Jorge Carrión además presenta un prólogo excepcional donde hace un repaso brevísimo sobre la historia de la crónica; sus orígenes como un medio de documentación de la conquista durante aquel extraño tiempo en que eran redactadas por sacerdotes guiados por deidades intangibles, hasta la crónica contemporánea, una suerte de rama inclasificable de la literatura y el periodismo que busca petrificar estéticamente los momentos importantes de la historia del mundo, pero cuyo origen, sin duda alguna, se da en América Latina, probablemente en el instante en que Rodolfo Walsh decide dejar de jugar ajedrez en un café de la clase media para reportar un fusilamiento extrajudicial. Ese Rodolfo Walsh que, como Javier Valdez Cárdenas, sería acribillado por perseguir la verdad.
Parafraseando a Caparrós, existen dos tipos de periódicos: los que se leen por los datos y los que se leen por placer. Estas crónicas, en definitiva, entran en la segunda categoría, pese a que no carecen de rigor informativo.
Son autores consagrados, acreedores de plumas híbridas que, como dijo Villoro, escribieron piezas que nos remiten a la ecléctica composición de un ornitorrinco. Dicha alegoría es desglosada por Carrión en el prefacio: “Porque de la novela extrae la condición subjetiva, la capacidad de narrar desde el mundo de los personajes y crear una ilusión de vida para situar al lector en el centro de los hechos; del reportaje, los datos inmodificables; del cuento, el sentido dramático en espacio corto y la sugerencia de que la realidad ocurre para contar un relato deliberado, con un final que lo justifica; de la entrevista, los diálogos; y del teatro moderno, la forma de montarlos; del teatro grecolatino, la polifonía de testigos, los parlamentos entendidos como debate: la voz del proscenio”.

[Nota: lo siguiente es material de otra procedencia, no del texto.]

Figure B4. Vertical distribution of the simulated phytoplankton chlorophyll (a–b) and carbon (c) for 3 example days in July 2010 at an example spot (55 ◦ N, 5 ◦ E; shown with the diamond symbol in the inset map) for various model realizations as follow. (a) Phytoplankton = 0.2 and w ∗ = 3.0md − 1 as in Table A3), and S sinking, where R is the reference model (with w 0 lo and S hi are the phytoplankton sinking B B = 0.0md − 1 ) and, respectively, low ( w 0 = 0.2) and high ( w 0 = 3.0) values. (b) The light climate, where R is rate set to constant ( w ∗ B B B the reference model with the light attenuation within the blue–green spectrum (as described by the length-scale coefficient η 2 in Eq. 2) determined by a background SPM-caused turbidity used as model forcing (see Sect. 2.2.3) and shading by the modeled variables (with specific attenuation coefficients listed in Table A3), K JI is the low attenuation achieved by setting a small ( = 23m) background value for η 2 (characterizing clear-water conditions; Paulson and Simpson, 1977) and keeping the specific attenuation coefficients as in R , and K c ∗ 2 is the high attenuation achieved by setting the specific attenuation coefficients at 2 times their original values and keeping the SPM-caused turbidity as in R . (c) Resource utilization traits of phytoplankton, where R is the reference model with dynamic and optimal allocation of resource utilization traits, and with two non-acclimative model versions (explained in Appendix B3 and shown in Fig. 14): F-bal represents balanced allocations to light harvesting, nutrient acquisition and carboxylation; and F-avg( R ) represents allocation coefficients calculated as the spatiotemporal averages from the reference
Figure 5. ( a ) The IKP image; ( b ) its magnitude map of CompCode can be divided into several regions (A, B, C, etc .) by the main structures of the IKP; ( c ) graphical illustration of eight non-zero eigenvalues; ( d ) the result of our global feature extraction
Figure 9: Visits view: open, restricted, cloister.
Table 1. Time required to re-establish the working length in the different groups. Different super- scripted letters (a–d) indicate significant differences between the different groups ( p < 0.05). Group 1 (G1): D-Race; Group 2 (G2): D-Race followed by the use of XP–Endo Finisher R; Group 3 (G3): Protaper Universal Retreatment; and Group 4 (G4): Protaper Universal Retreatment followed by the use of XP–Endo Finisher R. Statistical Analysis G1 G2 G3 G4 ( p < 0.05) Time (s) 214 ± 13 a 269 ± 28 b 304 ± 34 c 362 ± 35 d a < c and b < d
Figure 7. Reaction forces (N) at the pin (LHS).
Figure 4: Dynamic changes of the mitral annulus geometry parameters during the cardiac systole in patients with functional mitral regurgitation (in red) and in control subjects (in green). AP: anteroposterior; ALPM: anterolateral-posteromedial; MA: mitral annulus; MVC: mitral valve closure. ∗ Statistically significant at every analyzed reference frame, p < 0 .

Dentro de este panorama en el que la literatura da un vuelco burdo hacia la autoficción, en un intento de volver apología la vida cotidiana, los textos reunidos en Crónicas Ejemplares son un duro golpe de realidad. Junto con su diccionario de autores, el libro configura un gran peldaño para visualizar lo que hoy en día es definido “como narrativa de no ficción” en América Latina.